第3話 倉田 繭子

世の中に私ほど近寄りがたい美少女はいないんじゃないでしょうか。ナルシズムとかではなく私の身体に顔に欠点などが見当たらないのです。

神様ありがとう。私はただにこやかに微笑むだけで近くの人々を幸せにできるのです。

1年生に美少女が入った、と聞いた時も動揺はしませんでした。だって教えてきたクラスメイトですら「倉田さんには敵わないよね」と、付け加えてきたぐらいですから。


「本日から図書委員になりました。1年1組の的場 香織です。」


そつなく挨拶をした彼女は美しく、私ははじめて自分以外の人の容姿に興味を持ちました。

輪郭が美しくショートカットでも見栄えが良く、スラッとした手足に少し高めの身長、堀は深く横を向くと一瞬西洋の美少年のような絵に描いた中性的な雰囲気。彼女は私とは違う美しさを纏っていました。

例えようのない興味。

私は艶やかだと言われて育ちましたが、彼女は清潔で無機質な次元の違い。

図書委員の挨拶の件から私はずっと彼女を見ていました。 一緒にいる小さい可愛らしい女の子と相まって香織の顔は更に光輝いて見えていました。

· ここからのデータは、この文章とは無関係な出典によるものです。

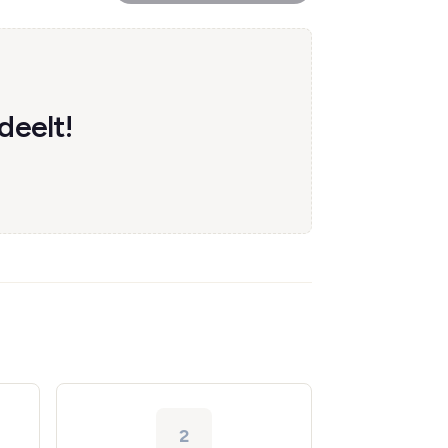
deelt!
2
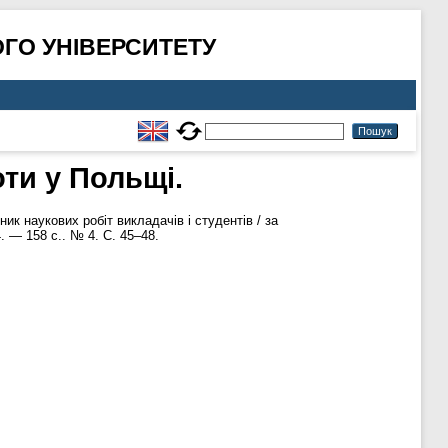
ГО УНІВЕРСИТЕТУ
оти у Польщі.
ик наукових робіт викладачів і студентів / за
. — 158 с.. № 4. С. 45–48.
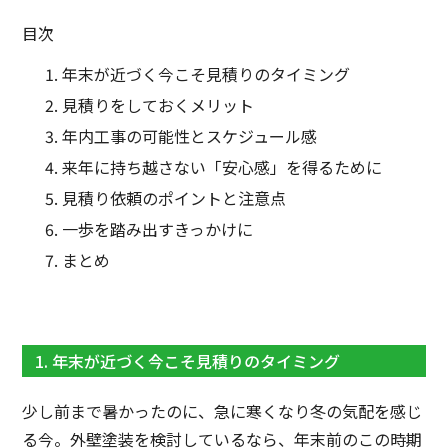
目次
年末が近づく今こそ見積りのタイミング
見積りをしておくメリット
年内工事の可能性とスケジュール感
来年に持ち越さない「安心感」を得るために
見積り依頼のポイントと注意点
一歩を踏み出すきっかけに
まとめ
1. 年末が近づく今こそ見積りのタイミング
少し前まで暑かったのに、急に寒くなり冬の気配を感じ
る今。外壁塗装を検討しているなら、年末前のこの時期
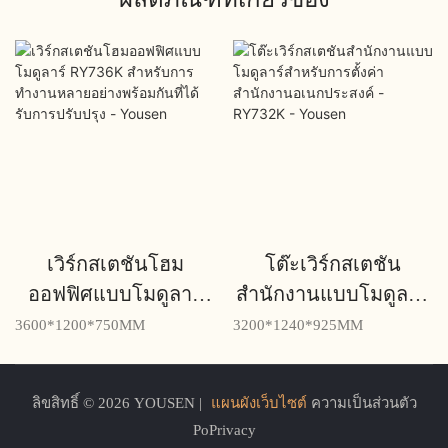
เวิร์กสเตชันโฮม
โต๊ะเวิร์กสเตชัน
ออฟฟิศแบบโมดูลาร์
สำนักงานแบบโมดูลาร์
RY736K สำหรับการ
สำหรับการตั้งค่า
3600*1200*750MM
3200*1240*925MM
ทำงานหลายอย่าง
สำนักงานอเนกประสงค์
พร้อมกันที่ได้รับการ
- RY732K - Yousen
ลิขสิทธิ์ © 2026 YOUSEN |
แผนผังเว็บไซต์
ความเป็นส่วนตัว
ปรับปรุง - Yousen
PoPrivacy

毎日、香織を見るたびに私は香織への想いが恋心なのかもしれないと思ったのですが、そんな小さな欲望で満たされることはなく。

溢れていく想いは、次第に香織とのセックスを、香織との首の締め合いを、香織との心中をと止め処なく流れて行きました。

香織が欲しい、と想いは次第に私と香織の仲に間なんてあってはいけないと気づかせてくれました。

いつものように放課後、香織席へ行き机に頬ずりを…そこへ香織の髪の毛を見つけました。

ああ、香織私の中に入ってきて。


夕暮れの教室の中、私と香織しかいない。

私は立ち上がり天井を見上げるように顔を上げて香織を飲み込みました。それはどんなスイーツより私には美味しく思えたのです。


今まで遠くで眺めていただけの日々は終わりました。だって私の中に香織はいる。

香織の中にも私をいれてしまえたら…。

香織の机を人撫でしてその日は図書委員の当番表を見比べてみましたが、なかなか私と香織の当番は合わないことに思わず叫び後を上げそうになりましたが…。

そうだ、江田豆くん。

彼は私に何度もモーションをかけてきていました。そうしましょう。

私は携帯から江田くんの無理矢理交換されたアドレス帳からメールをしておきました。

ヴーッ、ヴーッ、ヴーッ…

速いのねぇ。

「もしもし江田豆くん?うん、うん、そうよねー。だから取引しましょうよ。私の身体を好きにしていいから。図書委員を香織の隣をちょーだい。」